Trecho do texto:

━━━━━━━━━━

Irlanda: Varadkar critica adiamento de referendo

Irlanda: Varadkar critica adiamento de referendo

Metrovoz
Varadkar diz que uma votação deve ser realizada mesmo que "sempre haja pessoas que não se reconciliem"
Varadkar diz que uma votação deve ser realizada mesmo que "sempre haja pessoas que não se reconciliem". Foto:Getty Images

O ex-primeiro-ministro da Irlanda, Leo Varadkar (cargo chamado Taoiseach em irlandês), acusou o governo de Dublin de impor uma barreira artificial à possibilidade de um referendo sobre a unificação da Irlanda.

Varadkar afirmou que o governo deveria já estar preparando uma votação para a fronteira entre a Irlanda e a Irlanda do Norte (parte do Reino Unido). Ele disse que o atual Taoiseach, Micheál Martin, condiciona qualquer diálogo sobre referendo a uma reconciliação total entre as comunidades nacionalista (maioria católica, favorável à unificação) e unionista (maioria protestante, favorável à permanência no Reino Unido). Para Varadkar, talvez essa reconciliação completa nunca seja alcançada.

“É nesse ponto que eu discordo de Micheál Martin”, declarou. “Sempre haverá pessoas que por diferentes razões não se reconciliarão. Ainda assim, isso não significa que não devamos tentar.”
Apesar das críticas, Varadkar reconhece que o momento não está pronto para fixar uma data para o referendo, mas insiste que é urgente iniciar planejamento e diálogo.

Heranças do conflito ainda dividem opiniões

No podcast Borderland,Reino Unido ou Irlanda Unida?, da BBC, dois ex-parlamentares com visões opostas discutem o futuro da Irlanda do Norte. De um lado, Ian Paisley, ex-deputado do DUP (Democratic Unionist Party, partido unionista pró-Reino Unido). Do outro, Michelle Gildernew, ex-deputada do Sinn Féin (partido nacionalista que defende a unificação da Irlanda).

━━━━━━━━━━

Dados:
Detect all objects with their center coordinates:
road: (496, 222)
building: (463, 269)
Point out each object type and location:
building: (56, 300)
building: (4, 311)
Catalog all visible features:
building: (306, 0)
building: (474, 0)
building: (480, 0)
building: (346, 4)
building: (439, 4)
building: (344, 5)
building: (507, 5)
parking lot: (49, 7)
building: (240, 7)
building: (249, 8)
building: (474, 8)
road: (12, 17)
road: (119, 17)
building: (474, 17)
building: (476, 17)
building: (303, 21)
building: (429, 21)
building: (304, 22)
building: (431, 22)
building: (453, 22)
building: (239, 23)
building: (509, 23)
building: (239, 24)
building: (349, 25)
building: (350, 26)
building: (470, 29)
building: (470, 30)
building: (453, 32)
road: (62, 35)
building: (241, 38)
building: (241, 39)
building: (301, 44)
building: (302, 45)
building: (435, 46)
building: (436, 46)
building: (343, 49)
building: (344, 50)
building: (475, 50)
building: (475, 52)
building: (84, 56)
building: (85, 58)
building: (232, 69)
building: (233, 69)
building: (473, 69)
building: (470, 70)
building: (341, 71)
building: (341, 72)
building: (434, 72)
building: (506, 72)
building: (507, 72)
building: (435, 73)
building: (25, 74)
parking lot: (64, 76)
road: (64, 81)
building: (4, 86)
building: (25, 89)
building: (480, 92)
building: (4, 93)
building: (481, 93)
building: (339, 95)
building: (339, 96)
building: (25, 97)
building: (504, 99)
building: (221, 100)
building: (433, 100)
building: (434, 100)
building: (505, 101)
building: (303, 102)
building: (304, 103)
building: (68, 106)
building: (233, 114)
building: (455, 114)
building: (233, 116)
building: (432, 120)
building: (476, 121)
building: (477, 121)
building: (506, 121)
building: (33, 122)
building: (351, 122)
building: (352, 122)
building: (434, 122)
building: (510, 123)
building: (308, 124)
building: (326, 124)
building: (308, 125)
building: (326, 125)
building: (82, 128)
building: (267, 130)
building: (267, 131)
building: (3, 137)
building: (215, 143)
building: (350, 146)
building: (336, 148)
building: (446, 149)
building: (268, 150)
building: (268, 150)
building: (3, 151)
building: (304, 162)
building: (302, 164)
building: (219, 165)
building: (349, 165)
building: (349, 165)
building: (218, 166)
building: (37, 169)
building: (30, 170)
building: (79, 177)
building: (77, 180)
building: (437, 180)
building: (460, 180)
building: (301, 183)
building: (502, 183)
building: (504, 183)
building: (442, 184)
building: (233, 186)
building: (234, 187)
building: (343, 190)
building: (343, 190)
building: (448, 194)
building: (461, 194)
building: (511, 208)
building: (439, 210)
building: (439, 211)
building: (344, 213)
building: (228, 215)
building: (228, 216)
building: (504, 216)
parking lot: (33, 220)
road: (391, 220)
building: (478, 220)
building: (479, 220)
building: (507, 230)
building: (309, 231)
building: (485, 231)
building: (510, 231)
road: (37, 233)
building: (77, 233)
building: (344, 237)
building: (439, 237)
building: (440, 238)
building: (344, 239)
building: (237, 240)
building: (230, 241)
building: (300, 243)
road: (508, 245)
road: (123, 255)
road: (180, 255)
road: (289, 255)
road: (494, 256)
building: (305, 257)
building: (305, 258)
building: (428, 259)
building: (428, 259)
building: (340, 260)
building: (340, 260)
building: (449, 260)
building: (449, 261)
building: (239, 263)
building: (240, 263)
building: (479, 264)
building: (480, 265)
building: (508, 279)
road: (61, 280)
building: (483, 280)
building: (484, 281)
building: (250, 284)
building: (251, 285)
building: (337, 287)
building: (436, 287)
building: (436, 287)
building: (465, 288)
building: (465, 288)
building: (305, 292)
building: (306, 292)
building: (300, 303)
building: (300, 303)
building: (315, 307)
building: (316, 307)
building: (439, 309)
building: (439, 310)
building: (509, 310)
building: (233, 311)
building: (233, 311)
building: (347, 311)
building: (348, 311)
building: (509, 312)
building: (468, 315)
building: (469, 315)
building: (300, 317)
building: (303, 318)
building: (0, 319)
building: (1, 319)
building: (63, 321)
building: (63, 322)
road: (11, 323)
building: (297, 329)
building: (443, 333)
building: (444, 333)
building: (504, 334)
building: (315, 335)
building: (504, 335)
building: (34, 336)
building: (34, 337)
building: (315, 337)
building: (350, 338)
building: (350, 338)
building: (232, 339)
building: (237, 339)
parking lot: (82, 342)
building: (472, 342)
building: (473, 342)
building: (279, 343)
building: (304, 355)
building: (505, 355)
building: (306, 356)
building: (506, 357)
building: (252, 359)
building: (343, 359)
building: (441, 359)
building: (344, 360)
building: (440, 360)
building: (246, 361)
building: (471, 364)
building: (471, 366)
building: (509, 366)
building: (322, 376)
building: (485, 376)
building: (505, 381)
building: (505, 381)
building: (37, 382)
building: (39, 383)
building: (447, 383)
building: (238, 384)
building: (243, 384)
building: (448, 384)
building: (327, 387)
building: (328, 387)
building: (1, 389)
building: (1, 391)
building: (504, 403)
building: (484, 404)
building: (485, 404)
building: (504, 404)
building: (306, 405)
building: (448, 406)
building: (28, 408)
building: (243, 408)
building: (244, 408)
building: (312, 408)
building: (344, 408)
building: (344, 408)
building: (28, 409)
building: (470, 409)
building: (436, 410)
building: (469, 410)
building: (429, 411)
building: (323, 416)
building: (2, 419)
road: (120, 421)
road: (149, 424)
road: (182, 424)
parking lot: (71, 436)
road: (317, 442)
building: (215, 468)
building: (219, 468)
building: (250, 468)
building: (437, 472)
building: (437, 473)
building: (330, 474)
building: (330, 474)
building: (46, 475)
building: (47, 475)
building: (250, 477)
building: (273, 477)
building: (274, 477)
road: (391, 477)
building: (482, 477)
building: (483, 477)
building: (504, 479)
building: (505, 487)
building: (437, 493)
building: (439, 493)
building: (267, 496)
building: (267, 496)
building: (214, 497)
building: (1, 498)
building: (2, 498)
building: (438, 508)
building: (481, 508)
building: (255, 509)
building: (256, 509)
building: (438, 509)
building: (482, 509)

━━━━━━━━━━

Ações solicitadas:
- A) Enumere todas as pessoas citadas nominalmente no trecho sobre o referendo na Irlanda.
- B) Reproduza, do trecho sobre o referendo na Irlanda, tudo o que vai de "No podcast Borderland,Reino" até "unificação da Irlanda).".

Respostas do exercício:
- A) Leo Varadkar, Micheál Martin, Ian Paisley, Michelle Gildernew

- B)
No podcast Borderland,Reino Unido ou Irlanda Unida?, da BBC, dois ex-parlamentares com visões opostas discutem o futuro da Irlanda do Norte. De um lado, Ian Paisley, ex-deputado do DUP (Democratic Unionist Party, partido unionista pró-Reino Unido). Do outro, Michelle Gildernew, ex-deputada do Sinn Féin (partido nacionalista que defende a unificação da Irlanda).